Tuesday, December 11, 2018

A Season of Giving


                Christmas is known as a season of giving among Christians and others although Christ Himself exhorted His followers to make “giving” a daily way of life.  Much of what now fills my little duplex came from my husband—store bought or handcrafted.  These represent to me that real, meaningful gift-giving is an art.  It is not about black Fridays, green Mondays or purple Thursdays although shoppers can purchase good gifts on sale at times.  My husband was not a shopper and cared nothing about finding “good deals.”  But he did excel in gift-giving that comes from the heart.
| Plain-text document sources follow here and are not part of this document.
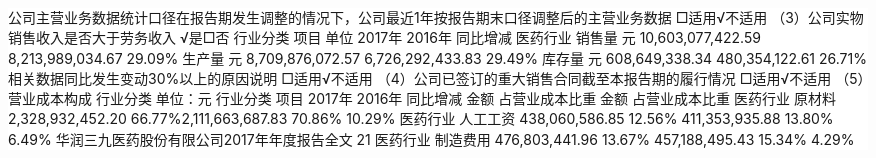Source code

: 公司主营业务数据统计口径在报告期发生调整的情况下，公司最近1年按报告期末口径调整后的主营业务数据
□适用√不适用
（3）公司实物销售收入是否大于劳务收入
√是□否
行业分类
项目
单位
2017年
2016年
同比增减
医药行业
销售量
元
10,603,077,422.59
8,213,989,034.67
29.09%
生产量
元
8,709,876,072.57
6,726,292,433.83
29.49%
库存量
元
608,649,338.34
480,354,122.61
26.71%
相关数据同比发生变动30%以上的原因说明
□适用√不适用
（4）公司已签订的重大销售合同截至本报告期的履行情况
□适用√不适用
（5）营业成本构成
行业分类
单位：元
行业分类
项目
2017年
2016年
同比增减
金额
占营业成本比重
金额
占营业成本比重
医药行业
原材料
2,328,932,452.20
66.77%2,111,663,687.83
70.86%
10.29%
医药行业
人工工资
438,060,586.85
12.56%
411,353,935.88
13.80%
6.49%
华润三九医药股份有限公司2017年年度报告全文
21
医药行业
制造费用
476,803,441.96
13.67%
457,188,495.43
15.34%
4.29%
                The occasions are rare when he experienced mission failure.  But when he risked getting out of his areas of expertise, he was in trouble.  For example, it would be foolish for me to have purchased a baseball bat for our son and then our grandson.  And so early in our married life when my husband went to a clothing store to find a gift for me, he should have known he was on shaky ground.  He knew nothing about choosing stylish or flattering clothing other than lingerie and ruffled umbrellas. He could have sought assistance from more knowledgeable people, but he did just the opposite.  He took a childhood friend equally style-challenged and a student he befriended, funny, developmentally disabled and scary looking if you didn’t know him.  Think Boo Radley on steroids.  Once we took him to a Cardinal baseball game and by its end, cleared out a whole section of fans up high in Busch Stadium with Ron’s loud talking and bag popping.

                Moving on, now think of the ugliest polyester pants suit of the 70s era and try to envision one even worse.  Thank God the three amigos’ selection did not fit and “sadly” had to be returned.  The pants were innocent enough in solid black.  It was the top that stole the show.  It blended the black color with a boring tan; this tan covered the bodice area to a fitted waist.  From there it flared out into sections shaped like little flags alternating black and tan from the waist to the top of the legs.  I would lack only a tall hat and baton to lead a marching band with ugly school colors.  I tried to be gracious but Jim never bought me another piece of clothing again.

                Perhaps on our first Christmas as Mr. and Mrs., we each bought gifts that are telling as I look back on them now.  Unaware we had the same idea, we purchased nativity scenes, maybe even then recognizing something genuine and important about the Christian faith we practiced in different ways.  Our marriage ceremony itself demonstrated our experiences with both Catholic and Protestant ministers and traditions.  Now, as I write this, I see the one nativity set, the standard manger with colored characters and animals surrounding baby Jesus.  One year, young Henry set a wise man free as he crawled under the tree to get a closer look, a man I had to individually place on his spot of dried glue again this year.  Under every tree this set has taken its place each Christmas.

                The other set was very different in appearance, occupying various locations in several homes over the years.  Each figure and animal is separate, made to look like carved wood, no color just various grains.  This year it is on top of the piano with a new and wonderful addition.  I recently purchased a metal star outline raised up about ten inches on a little pole all covered in tiny lights and mounted on a wooden block.  With the simple touch of a switch, it all lights up.  I had not realized it would be perfect behind Mary, Jesus and Joseph when I bought it.

                One definition of the word give is “to present voluntarily and without expecting compensation; bestow.”  From the ugly pantsuit and nativity scenes through many years together, I think my husband and I both sought to be giving people and bestow gifts of meaning and value.  Of course, it is the love in the gift and behind its selection that makes such offerings a real art.